■ Stored items
# # # # #
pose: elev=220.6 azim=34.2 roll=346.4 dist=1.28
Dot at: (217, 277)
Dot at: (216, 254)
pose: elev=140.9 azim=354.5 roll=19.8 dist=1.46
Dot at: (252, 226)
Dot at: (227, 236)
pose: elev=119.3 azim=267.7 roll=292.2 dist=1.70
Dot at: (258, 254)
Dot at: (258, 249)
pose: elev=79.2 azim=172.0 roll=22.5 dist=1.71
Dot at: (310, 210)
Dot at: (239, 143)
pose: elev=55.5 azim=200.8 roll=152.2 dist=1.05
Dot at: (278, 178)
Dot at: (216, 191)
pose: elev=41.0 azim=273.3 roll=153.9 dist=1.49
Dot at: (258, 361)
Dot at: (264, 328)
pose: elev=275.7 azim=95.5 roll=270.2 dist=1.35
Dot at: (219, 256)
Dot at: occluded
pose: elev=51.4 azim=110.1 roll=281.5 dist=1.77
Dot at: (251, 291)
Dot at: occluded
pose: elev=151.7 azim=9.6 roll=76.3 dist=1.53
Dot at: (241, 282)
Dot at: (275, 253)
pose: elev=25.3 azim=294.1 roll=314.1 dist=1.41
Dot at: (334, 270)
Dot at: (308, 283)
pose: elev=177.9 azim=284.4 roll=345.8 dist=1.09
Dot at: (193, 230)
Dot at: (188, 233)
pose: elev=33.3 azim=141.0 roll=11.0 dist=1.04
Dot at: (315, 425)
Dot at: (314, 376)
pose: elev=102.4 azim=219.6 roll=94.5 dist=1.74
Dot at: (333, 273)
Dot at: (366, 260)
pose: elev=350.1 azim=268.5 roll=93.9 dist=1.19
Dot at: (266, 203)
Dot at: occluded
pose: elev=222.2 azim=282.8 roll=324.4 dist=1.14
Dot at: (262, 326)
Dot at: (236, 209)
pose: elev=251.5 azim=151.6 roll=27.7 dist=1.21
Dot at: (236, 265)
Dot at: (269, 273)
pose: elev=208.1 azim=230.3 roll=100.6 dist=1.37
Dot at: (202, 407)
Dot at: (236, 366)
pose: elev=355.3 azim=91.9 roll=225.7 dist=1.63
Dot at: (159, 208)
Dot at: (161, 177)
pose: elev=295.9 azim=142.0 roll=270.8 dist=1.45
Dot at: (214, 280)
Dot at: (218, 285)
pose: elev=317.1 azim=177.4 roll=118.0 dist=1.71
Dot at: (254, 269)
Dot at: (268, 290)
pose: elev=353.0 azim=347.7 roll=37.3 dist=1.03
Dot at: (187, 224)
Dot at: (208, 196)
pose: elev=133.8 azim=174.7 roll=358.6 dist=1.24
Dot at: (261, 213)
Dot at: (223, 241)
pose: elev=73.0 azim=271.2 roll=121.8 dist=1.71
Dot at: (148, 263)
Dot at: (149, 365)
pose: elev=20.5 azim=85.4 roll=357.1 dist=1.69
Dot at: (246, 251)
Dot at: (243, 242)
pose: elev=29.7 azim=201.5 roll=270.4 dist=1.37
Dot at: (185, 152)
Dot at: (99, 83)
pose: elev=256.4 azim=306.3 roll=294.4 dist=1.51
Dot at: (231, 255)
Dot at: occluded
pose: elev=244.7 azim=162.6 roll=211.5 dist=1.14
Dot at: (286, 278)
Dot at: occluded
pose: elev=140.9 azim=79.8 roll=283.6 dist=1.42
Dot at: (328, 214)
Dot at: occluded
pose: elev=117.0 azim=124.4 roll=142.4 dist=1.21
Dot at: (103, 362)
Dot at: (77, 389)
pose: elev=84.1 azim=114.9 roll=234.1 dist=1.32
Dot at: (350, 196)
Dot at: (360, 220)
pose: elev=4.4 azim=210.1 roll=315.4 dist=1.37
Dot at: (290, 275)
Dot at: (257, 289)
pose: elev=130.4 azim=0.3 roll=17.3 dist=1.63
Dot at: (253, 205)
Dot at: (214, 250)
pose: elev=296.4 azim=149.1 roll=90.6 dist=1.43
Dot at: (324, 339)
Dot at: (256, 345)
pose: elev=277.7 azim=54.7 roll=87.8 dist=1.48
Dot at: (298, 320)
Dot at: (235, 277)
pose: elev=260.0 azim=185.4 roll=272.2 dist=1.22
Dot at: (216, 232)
# # # # #
■ Set exercise
Recast every line of the records above as a numbered list, omitting any blank lines.

■ Result of the task
1. pose: elev=220.6 azim=34.2 roll=346.4 dist=1.28
2. Dot at: (217, 277)
3. Dot at: (216, 254)
4. pose: elev=140.9 azim=354.5 roll=19.8 dist=1.46
5. Dot at: (252, 226)
6. Dot at: (227, 236)
7. pose: elev=119.3 azim=267.7 roll=292.2 dist=1.70
8. Dot at: (258, 254)
9. Dot at: (258, 249)
10. pose: elev=79.2 azim=172.0 roll=22.5 dist=1.71
11. Dot at: (310, 210)
12. Dot at: (239, 143)
13. pose: elev=55.5 azim=200.8 roll=152.2 dist=1.05
14. Dot at: (278, 178)
15. Dot at: (216, 191)
16. pose: elev=41.0 azim=273.3 roll=153.9 dist=1.49
17. Dot at: (258, 361)
18. Dot at: (264, 328)
19. pose: elev=275.7 azim=95.5 roll=270.2 dist=1.35
20. Dot at: (219, 256)
21. Dot at: occluded
22. pose: elev=51.4 azim=110.1 roll=281.5 dist=1.77
23. Dot at: (251, 291)
24. Dot at: occluded
25. pose: elev=151.7 azim=9.6 roll=76.3 dist=1.53
26. Dot at: (241, 282)
27. Dot at: (275, 253)
28. pose: elev=25.3 azim=294.1 roll=314.1 dist=1.41
29. Dot at: (334, 270)
30. Dot at: (308, 283)
31. pose: elev=177.9 azim=284.4 roll=345.8 dist=1.09
32. Dot at: (193, 230)
33. Dot at: (188, 233)
34. pose: elev=33.3 azim=141.0 roll=11.0 dist=1.04
35. Dot at: (315, 425)
36. Dot at: (314, 376)
37. pose: elev=102.4 azim=219.6 roll=94.5 dist=1.74
38. Dot at: (333, 273)
39. Dot at: (366, 260)
40. pose: elev=350.1 azim=268.5 roll=93.9 dist=1.19
41. Dot at: (266, 203)
42. Dot at: occluded
43. pose: elev=222.2 azim=282.8 roll=324.4 dist=1.14
44. Dot at: (262, 326)
45. Dot at: (236, 209)
46. pose: elev=251.5 azim=151.6 roll=27.7 dist=1.21
47. Dot at: (236, 265)
48. Dot at: (269, 273)
49. pose: elev=208.1 azim=230.3 roll=100.6 dist=1.37
50. Dot at: (202, 407)
51. Dot at: (236, 366)
52. pose: elev=355.3 azim=91.9 roll=225.7 dist=1.63
53. Dot at: (159, 208)
54. Dot at: (161, 177)
55. pose: elev=295.9 azim=142.0 roll=270.8 dist=1.45
56. Dot at: (214, 280)
57. Dot at: (218, 285)
58. pose: elev=317.1 azim=177.4 roll=118.0 dist=1.71
59. Dot at: (254, 269)
60. Dot at: (268, 290)
61. pose: elev=353.0 azim=347.7 roll=37.3 dist=1.03
62. Dot at: (187, 224)
63. Dot at: (208, 196)
64. pose: elev=133.8 azim=174.7 roll=358.6 dist=1.24
65. Dot at: (261, 213)
66. Dot at: (223, 241)
67. pose: elev=73.0 azim=271.2 roll=121.8 dist=1.71
68. Dot at: (148, 263)
69. Dot at: (149, 365)
70. pose: elev=20.5 azim=85.4 roll=357.1 dist=1.69
71. Dot at: (246, 251)
72. Dot at: (243, 242)
73. pose: elev=29.7 azim=201.5 roll=270.4 dist=1.37
74. Dot at: (185, 152)
75. Dot at: (99, 83)
76. pose: elev=256.4 azim=306.3 roll=294.4 dist=1.51
77. Dot at: (231, 255)
78. Dot at: occluded
79. pose: elev=244.7 azim=162.6 roll=211.5 dist=1.14
80. Dot at: (286, 278)
81. Dot at: occluded
82. pose: elev=140.9 azim=79.8 roll=283.6 dist=1.42
83. Dot at: (328, 214)
84. Dot at: occluded
85. pose: elev=117.0 azim=124.4 roll=142.4 dist=1.21
86. Dot at: (103, 362)
87. Dot at: (77, 389)
88. pose: elev=84.1 azim=114.9 roll=234.1 dist=1.32
89. Dot at: (350, 196)
90. Dot at: (360, 220)
91. pose: elev=4.4 azim=210.1 roll=315.4 dist=1.37
92. Dot at: (290, 275)
93. Dot at: (257, 289)
94. pose: elev=130.4 azim=0.3 roll=17.3 dist=1.63
95. Dot at: (253, 205)
96. Dot at: (214, 250)
97. pose: elev=296.4 azim=149.1 roll=90.6 dist=1.43
98. Dot at: (324, 339)
99. Dot at: (256, 345)
100. pose: elev=277.7 azim=54.7 roll=87.8 dist=1.48
101. Dot at: (298, 320)
102. Dot at: (235, 277)
103. pose: elev=260.0 azim=185.4 roll=272.2 dist=1.22
104. Dot at: (216, 232)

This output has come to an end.